BADGERS AND TB – AT LAST PROVEN INNOCENT:

The Great Badgers and Bovine TB Debate has rumbled on for 37 years and has now come to a head with the current cattle TB crisis. Farmers and vets are certain badgers are the main reservoir of TB and cause of new and repeated herd breakdowns so insist a cull is essential. But everyone has forgotten how TB works in cows and why badgers got the blame in the first place. It seems quite beyond belief, but everyone needs to rediscover the fact that TB IS an infectious disease, and the tests are far from reliable.

TB spreads within and between herds if unchecked. So the whole point of annual testing is that it removes cases before they can pass TB on, and herds under restriction are not exporting TB carriers. So TB shrank from countrywide down to tiny southwest hotspot pockets by the early 1970s, without any badger culls. Alas, the second impact of intensive testing is that cases are found so early that they are unconfirmed being without lesions or M.bovis on culture … but at least 80% of such cases DO in fact have TB. In addition tests completely miss early and late TB cases so there is a huge “Undisclosed” reservoir of cattle TB. And that is why Old Brock got the blame by default.

With intensive annual testing in hotspots since the war, it seemed as if cattle were not the main infectious source of TB. Hence the lack of testing due to Foot and Mouth in 2001 was a one off disastrous “experiment”. More cases got to the infectious stage and TB exploded out of control with 30,000 reactors in 2005: twice the level as at the start of the Area Eradication scheme in 1961. Local movement of cattle expanded the former hotspots into one big hotspot in Devon/Cornwall. And worst of all, many big dairy herds now have non-reactor or anergic active spreader cases so have been under restriction since FMD or longer. This needs either a blood antibody test (Brocktest) or DNA PCR on faecal swabs (Citizen letter 9th June). Zero tolerance on overdue herd tests and more cattle testing has begun to reduce the crisis, repeating the 1960s effect, without any need for badger culls.

So, what of Prof Bourne and the ISG’s report last year on the Krebs culling trial? They claimed that proactive culls reduced cattle TB by 23%, but due to perturbed badgers increased it by some 20% (reactive) to 25% outside proactive areas.
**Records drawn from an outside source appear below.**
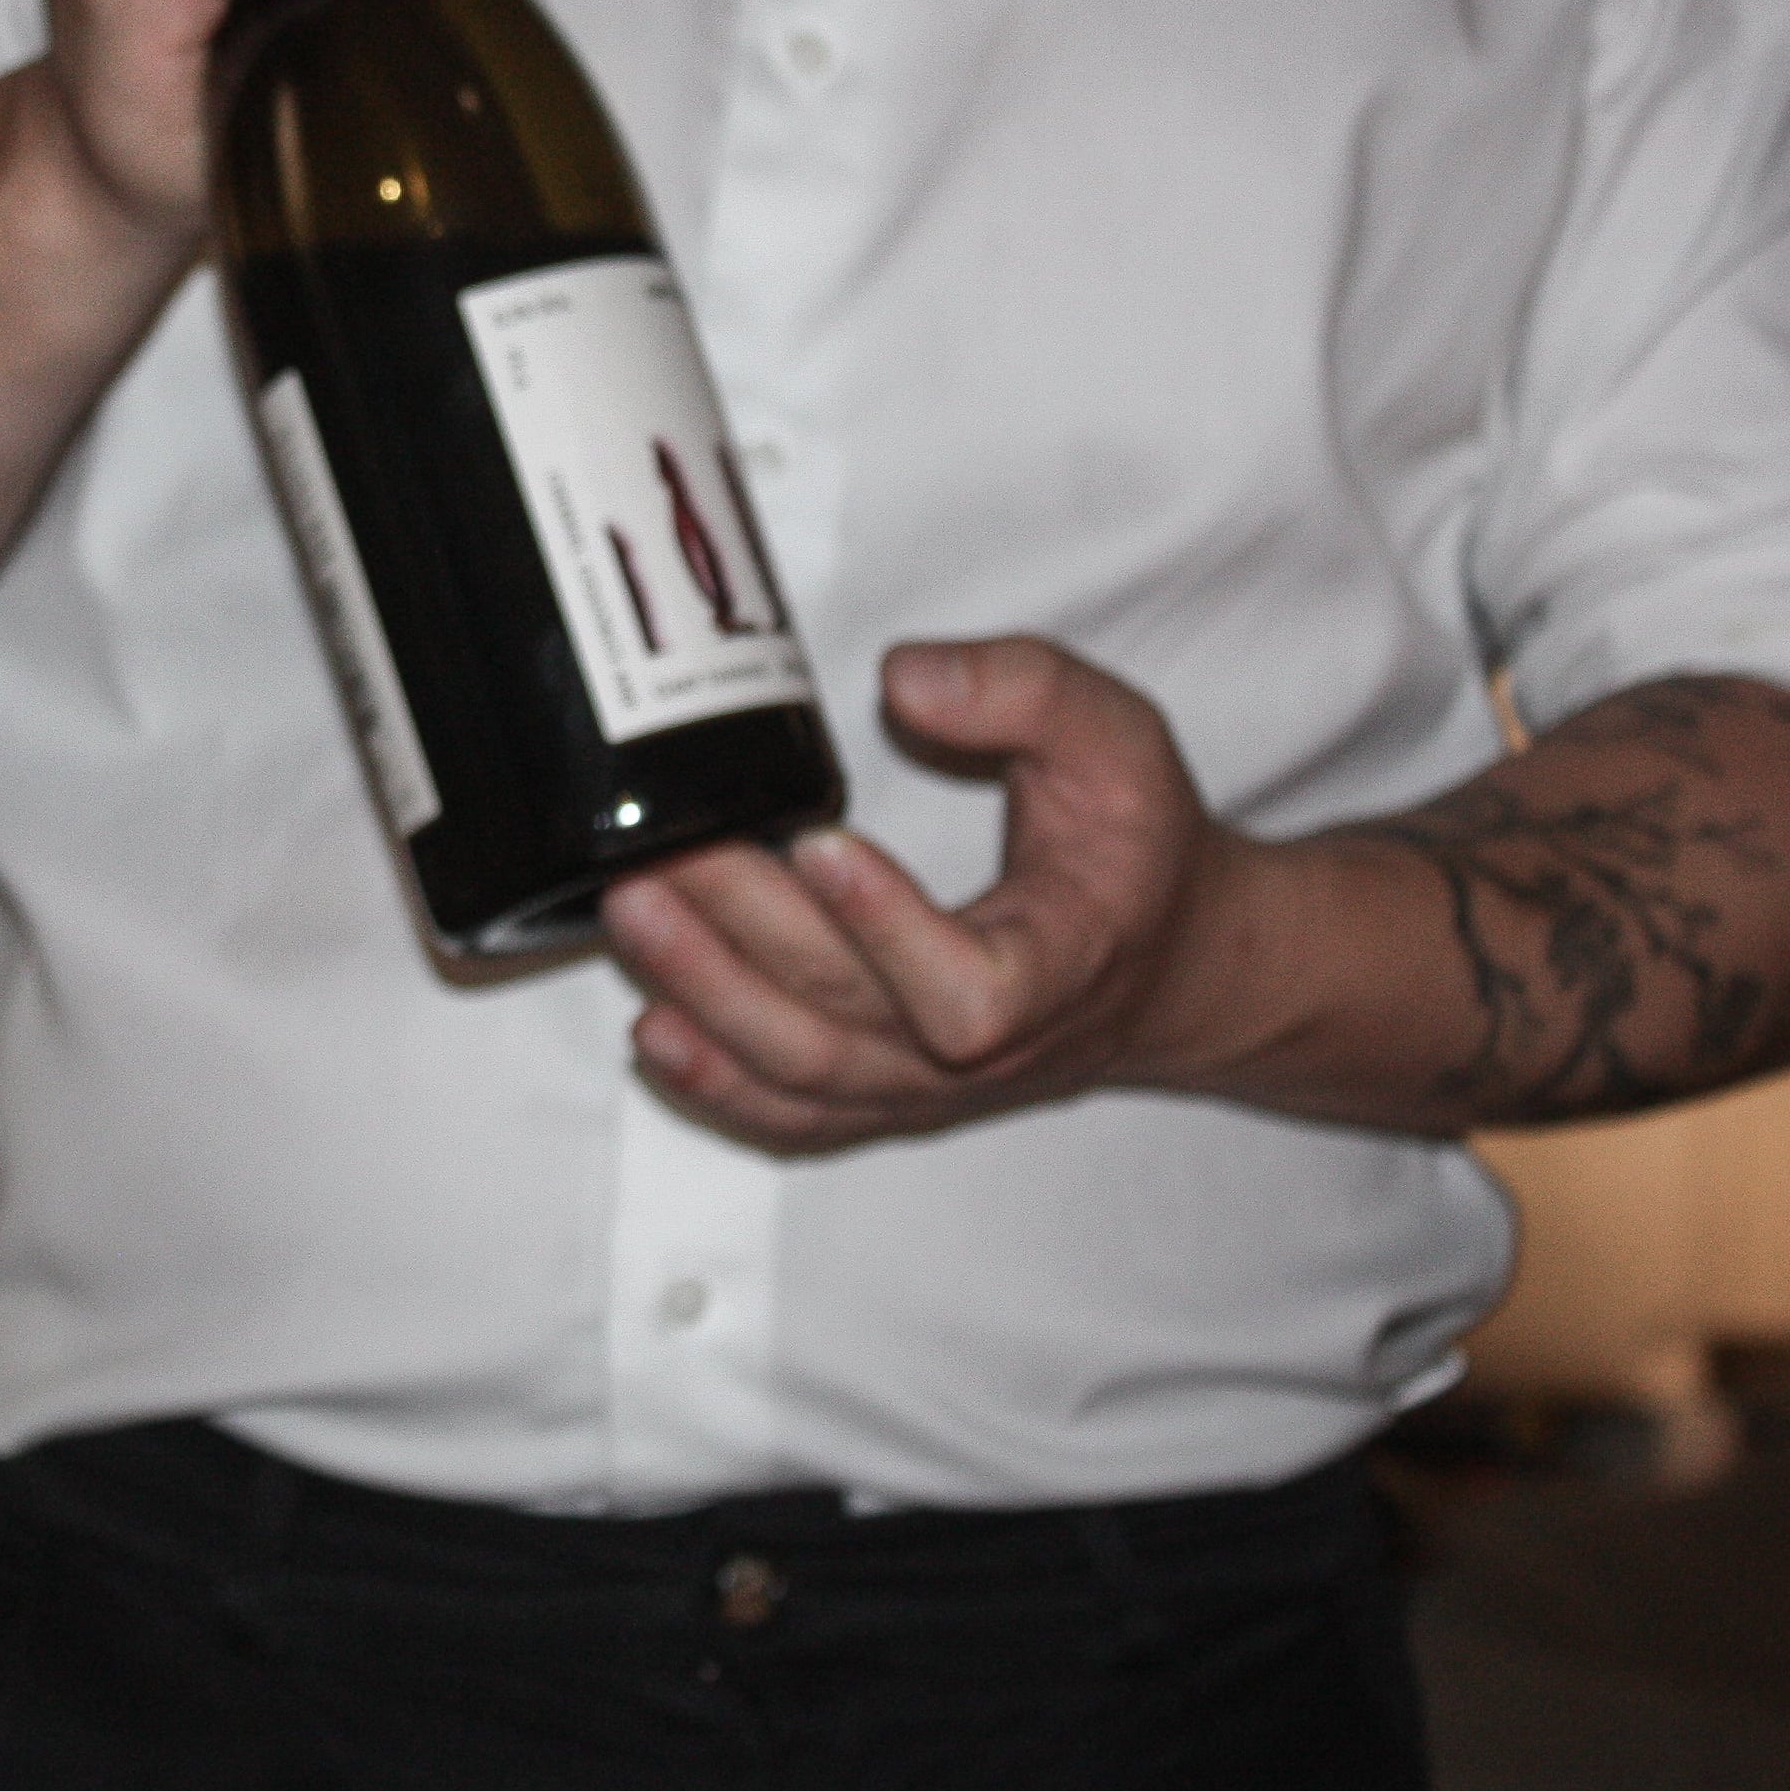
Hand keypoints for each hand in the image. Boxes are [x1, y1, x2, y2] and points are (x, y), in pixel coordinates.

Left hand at [601, 638, 1272, 1155]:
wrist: (1157, 963)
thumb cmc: (1129, 849)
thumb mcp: (1117, 745)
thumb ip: (1027, 694)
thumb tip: (907, 679)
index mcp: (1053, 969)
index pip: (966, 991)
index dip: (887, 928)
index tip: (819, 843)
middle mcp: (984, 1052)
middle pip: (843, 1010)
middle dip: (740, 926)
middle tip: (663, 847)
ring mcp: (924, 1085)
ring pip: (800, 1066)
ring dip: (705, 992)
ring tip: (632, 909)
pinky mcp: (881, 1095)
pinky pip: (790, 1111)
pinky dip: (715, 1081)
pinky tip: (653, 1028)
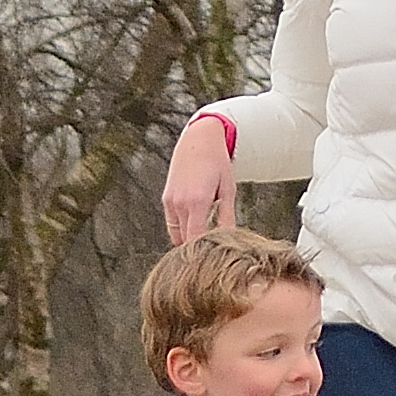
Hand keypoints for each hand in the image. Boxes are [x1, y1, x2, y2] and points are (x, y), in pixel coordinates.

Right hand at [157, 117, 237, 241]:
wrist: (198, 140)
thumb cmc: (217, 163)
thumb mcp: (228, 190)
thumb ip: (227, 217)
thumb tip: (229, 239)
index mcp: (197, 201)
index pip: (195, 239)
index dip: (204, 252)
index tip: (216, 256)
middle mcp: (180, 203)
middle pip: (185, 240)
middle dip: (197, 249)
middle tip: (213, 253)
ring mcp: (170, 201)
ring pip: (176, 234)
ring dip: (188, 239)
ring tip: (206, 239)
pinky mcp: (166, 198)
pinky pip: (172, 223)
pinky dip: (182, 229)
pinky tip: (196, 224)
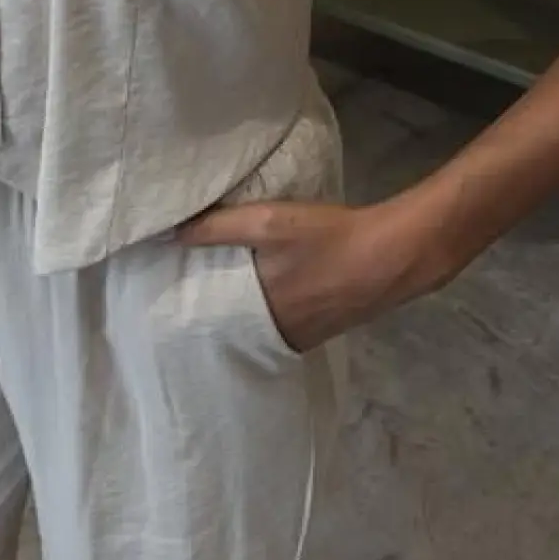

But this is complete and utter nonsense, since out of 11,000 badgers culled only 1515 had TB; in nearly half the 51 proactive culls there were 15 or fewer with TB out of 100 sq km, and in total ONLY 166 with advanced lesions which might have been a risk to cows (though it is still unclear how badgers are supposed to give cows a respiratory lung infection). The rises in TB happened BEFORE the reactive cull and both inside and outside NO CULL areas and was part of the national upsurge. Their latest paper just out claims that the perturbation effect has stopped in outside areas, and a further drop inside proactive areas, but they cannot see that this is because intensive cattle testing is working. The ISG study is the £50 million pseudoscientific CON of the century!

Rather ironically, the doubling of cattle TB due to FMD also doubled the spillover TO badgers. With similar effects in Wales in new hotspot areas:-

Innocent Bystander, Victim not Villain.